La famiglia Getty ha disconosciuto lo script del nuovo film di Ridley Scott come Stephen King fece con lo Shining di Kubrick. Il paragone è forte, ma rende l’idea: la sceneggiatura non rispetta appieno la storia, è romanzata, è piegata alle esigenze narrative degli sceneggiatori, che volevano parlare di tutt’altro che di un adolescente rapito. I soldi, Tutti i soldi del mondo, sono l’oggetto d’interesse di questa analisi fredda, lucida, tendente all’asettico.
Del film si è parlato molto e per altri motivi: Kevin Spacey, invecchiato da make-up prostatico, interpretava Getty. Dopo le accuse di molestie sessuali, Ridley Scott e la produzione hanno deciso di girare in tempi record tutte le sue scene, sostituendolo con il premio Oscar Christopher Plummer. Un’operazione ben più dispendiosa dell’eliminare un nome dalla locandina. E se da un lato resta la curiosità di vedere com’era l’interpretazione di Spacey, troviamo ora un Plummer coriaceo, inossidabile, perfetto per un regista come Scott, che quando il suo attore di punta pronuncia una battuta epica, deve percorrere con la macchina da presa il suo primo piano.
Tratto dall’omonimo libro di John Pearson e sceneggiato da David Scarpa, il film è un lungo racconto statico e generatore di ansia, e non è banale dare dinamismo ad azioni statiche e a tre o quattro ambientazioni. Una madre che compie il solo gesto di alzare il telefono per parlare con i rapitori di suo figlio, un ragazzo chiuso in posti fetidi, a cui non è concesso nemmeno lavarsi, un vecchio che se ne sta trincerato tra le sue ricchezze e non fa una piega.
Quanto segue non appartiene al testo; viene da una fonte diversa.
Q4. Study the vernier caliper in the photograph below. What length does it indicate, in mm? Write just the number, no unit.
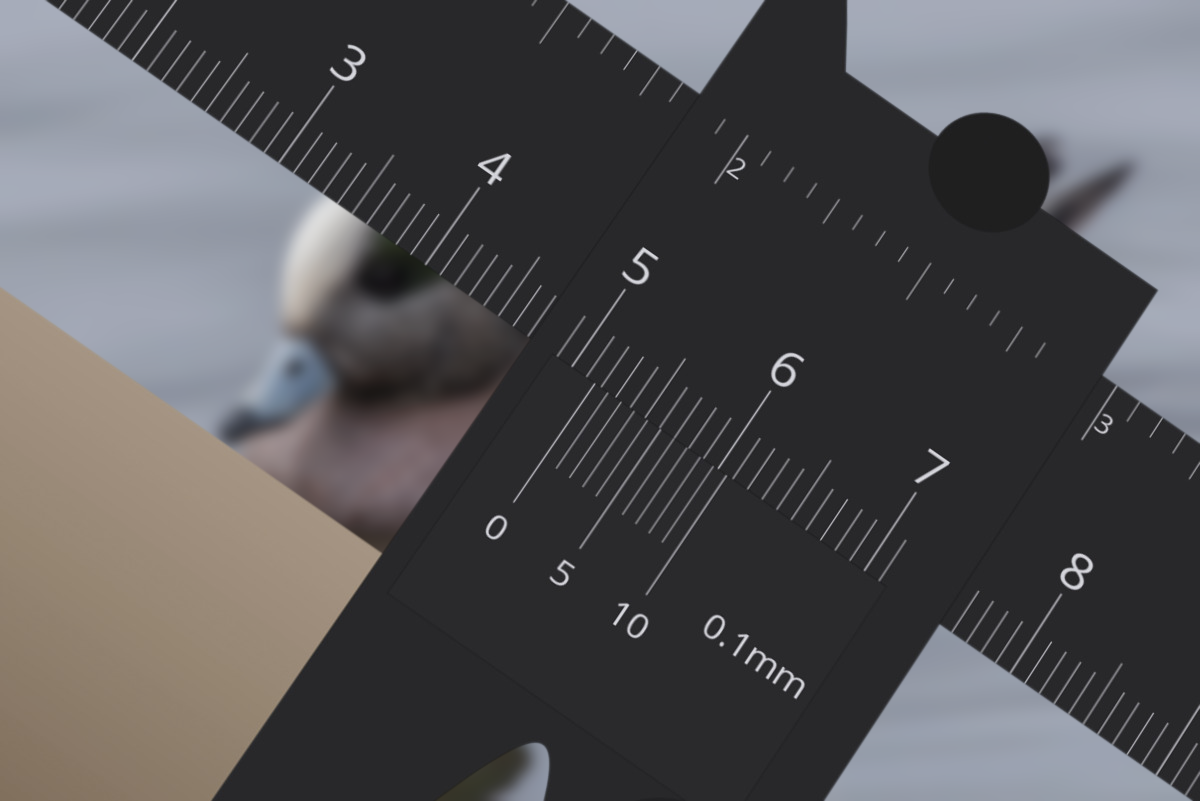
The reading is 51.6
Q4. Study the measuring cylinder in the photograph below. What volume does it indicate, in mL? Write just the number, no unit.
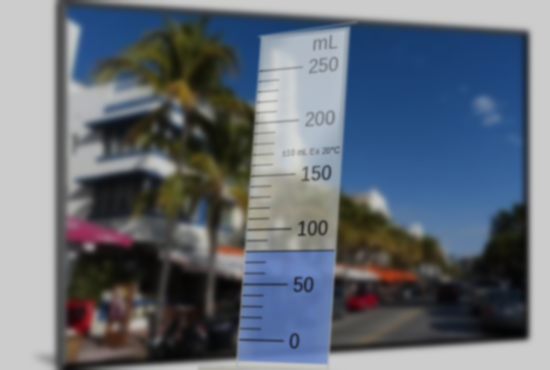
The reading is 80
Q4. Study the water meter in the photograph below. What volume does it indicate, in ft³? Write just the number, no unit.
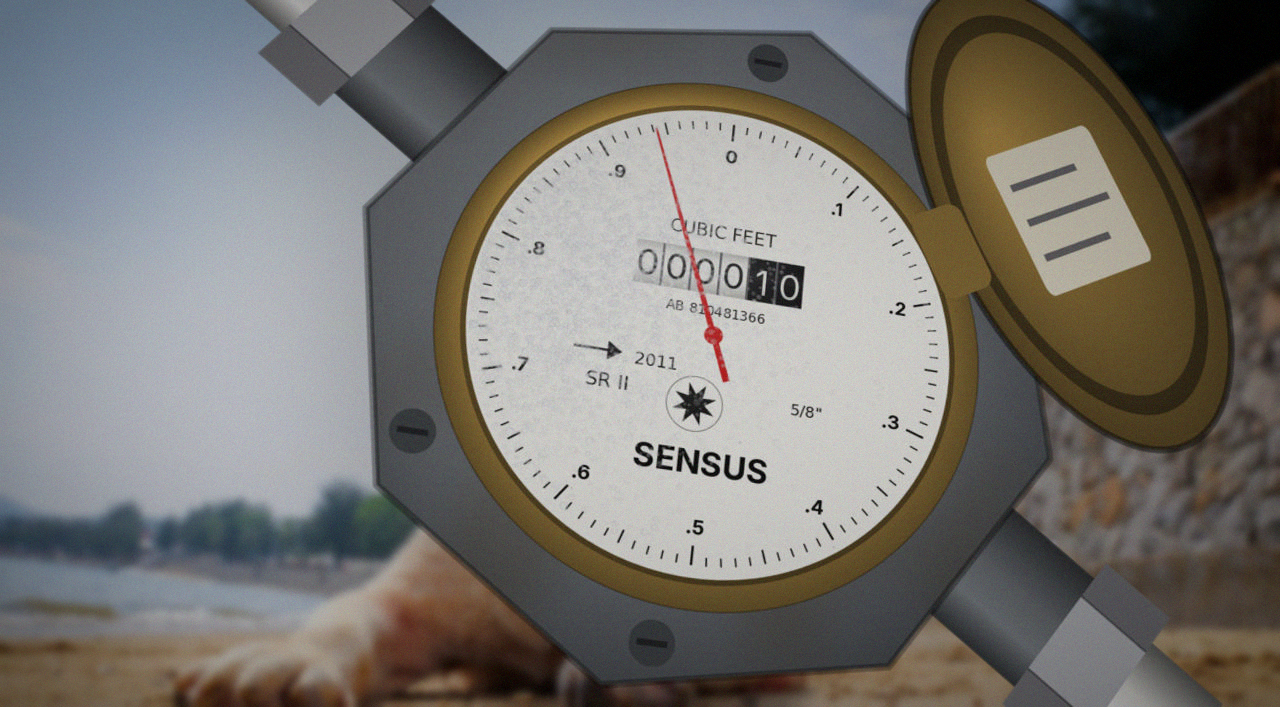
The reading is 9.94
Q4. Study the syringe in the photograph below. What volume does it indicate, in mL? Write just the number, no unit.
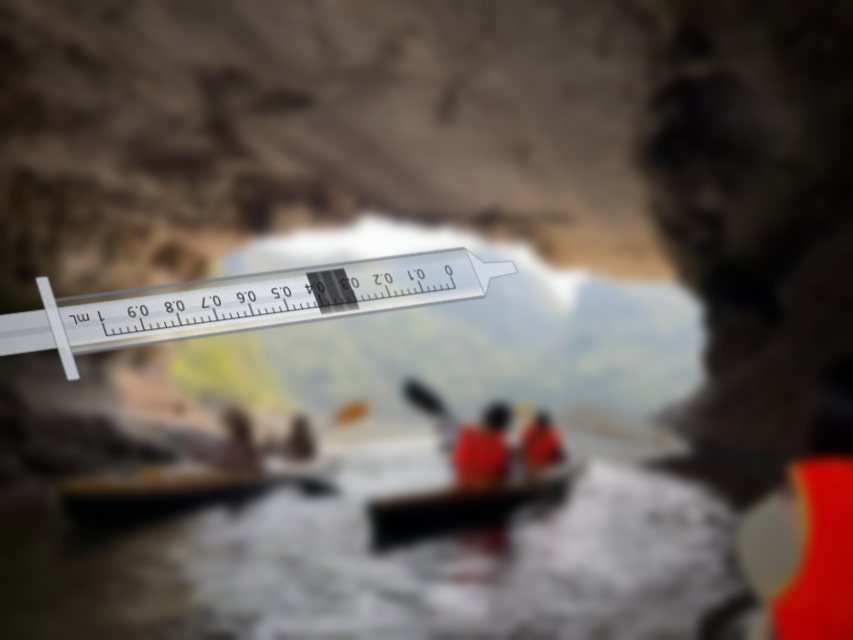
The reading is 0.3
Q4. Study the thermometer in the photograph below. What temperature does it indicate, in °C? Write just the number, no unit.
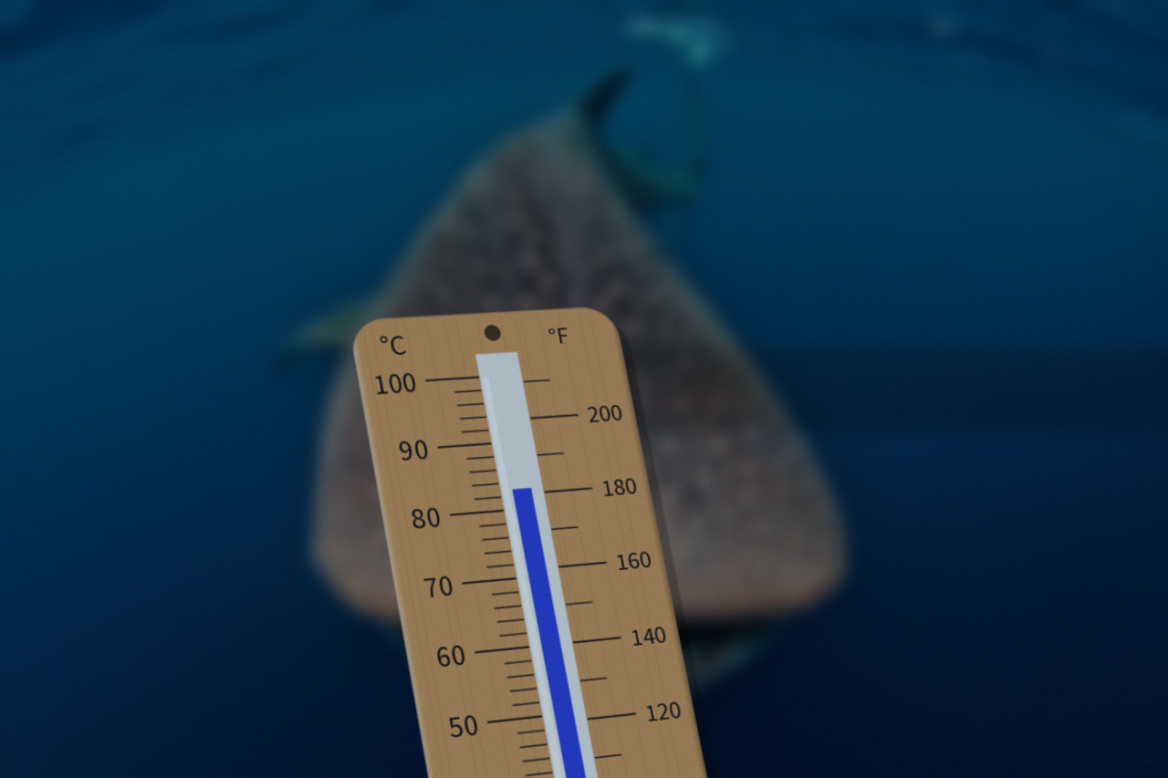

Eppure, nonostante il ritmo lento e la lunghezza oltre le due ore, la suspence resta alta per tutto il tempo, incollando lo spettatore alla poltrona, con gli occhi sgranati su una fotografia virata ai colori mattone e terracotta, che quasi fa sentire l’aridità in bocca.
Michelle Williams è all’ennesima prova che conferma il suo talento per ruoli drammatici, e Romain Duris è capace di salvare dai cliché il suo personaggio Cinquanta. Cliché che sono disseminati ovunque: dal Colosseo appena arriviamo a Roma, alla caratterizzazione dell’Italia, con troppe Vespa e Fiat 500 e battute semplicistiche come “calabresi teste dure”. Gli americani ci vedono così, e Scott prende la scorciatoia per l’ambientazione luogo-temporale, tanto che in molti non gli stanno perdonando il ridicolo covo delle Brigate Rosse.
Eppure la Roma che vediamo non è mai da cartolina; semmai è l’ossessione di un vecchio che resta povero dentro, perché è lo Scrooge del Canto di Natale come sarebbe nella realtà, incapace di trovare un valore oltre quello dei soldi. E a volersi fissare sulle inezie, si rischia di perdere la metafora, che invece è schiaffeggiata sugli spettatori. Getty e le mafie. Due imperi, come potevano essere allora USA e URSS, come potrebbero essere oggi USA e Islam, USA e Nord Corea. Nessuno cede, in mezzo la gente muore. Chiaro e semplice. Come nel botta e risposta chiave: “Di quanti soldi ha bisogno per sentirsi al sicuro?”. “Di più”.